Kuntee "Get" Poolvoraluk, a 17-year-old senior at Mercersburg Academy in Pennsylvania, worked with fellow students Punn Sutivong and Kunpol Poolvoraluk to create the virtual reality solution after reading a news item about Thailand’s prison statistics.
Get was disturbed to learn that Thailand has a high rate of women prisoners and that 82 percent of them are mothers. “I couldn’t imagine growing up without my mother,” Get said. In addition, their recidivism rates were also extremely high. But Get didn’t think there was anything he could do about the problem.
It is a problems that has also inspired others others in the Kingdom to take action. Princess Bajrakitiyabha Mahidol, who is also a lawyer, has been a strong advocate for the rights and better treatment of incarcerated women. She worked with the United Nations Office on Crime and Drugs to develop and adopt “The Bangkok Rules.”
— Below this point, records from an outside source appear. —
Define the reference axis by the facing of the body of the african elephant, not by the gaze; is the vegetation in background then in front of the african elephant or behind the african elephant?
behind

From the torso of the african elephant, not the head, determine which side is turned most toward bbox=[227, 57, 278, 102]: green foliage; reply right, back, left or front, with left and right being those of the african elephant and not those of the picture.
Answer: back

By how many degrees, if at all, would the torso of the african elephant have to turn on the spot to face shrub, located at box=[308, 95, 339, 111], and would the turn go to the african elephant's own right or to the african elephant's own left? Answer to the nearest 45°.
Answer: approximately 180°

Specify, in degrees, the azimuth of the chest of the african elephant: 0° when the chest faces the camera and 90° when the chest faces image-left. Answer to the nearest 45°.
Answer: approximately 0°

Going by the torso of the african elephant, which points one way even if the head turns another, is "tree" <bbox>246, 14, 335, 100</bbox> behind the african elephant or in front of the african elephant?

The Bangkok Rules are the first international instrument that provides specific and detailed guidelines on responding to the gender-specific needs of women in the criminal justice system, as well as of the children of such women, according to the Thailand Institute of Justice.
Nonetheless, few countries make these issues a priority because there is no political pressure from constituents to do so. The plight of the women remained on Get’s mind.
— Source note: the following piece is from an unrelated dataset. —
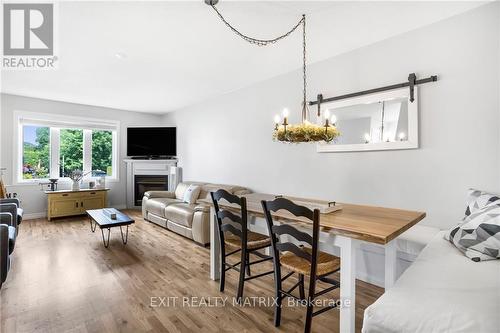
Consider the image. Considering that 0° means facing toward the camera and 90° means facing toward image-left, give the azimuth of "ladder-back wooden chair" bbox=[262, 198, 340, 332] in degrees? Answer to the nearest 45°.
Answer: approximately 225°

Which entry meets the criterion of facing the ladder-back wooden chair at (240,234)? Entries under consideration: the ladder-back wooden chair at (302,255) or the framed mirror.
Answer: the framed mirror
Then, when taking a class in which he was exposed to virtual reality technology, he thought of a potential solution. He believed it could be possible to ease the women’s return and reintegration into society through the use of virtual reality.
“Spending so much time incarcerated often leaves prisoners struggling to adapt to the real world upon release,” he said. “VR provides the unprecedented opportunity to familiarize prisoners not only with society but how society has changed in their absence as well.”
To increase the odds that his solution would work, Get visited Lat Yao’s Women’s Prison in Bangkok to interview inmates and find out what they believed they needed to successfully transition back to normal life.
The inmates asked for vocational training and support for re-entering society.
Get set about educating himself on virtual reality technology and developed a series of VR videos to provide the training and exposure to life outside prison that the women requested. In June of 2024, he launched a pilot project at Lat Yao and the results have been “overwhelmingly positive,” according to The Nation newspaper.
It will take time, however, to assess the longer-term results. Get and his colleagues will have to follow the women for several years to see if the recidivism rates begin to fall.
In the meantime, he is exploring other ways to help marginalized groups in Thailand, including immigrants, through the use of virtual reality and other digital technologies. He said he wants to make VR available to everyone who could benefit from it.
“Virtual reality lets you escape physical constraints and create a new reality,” Get said.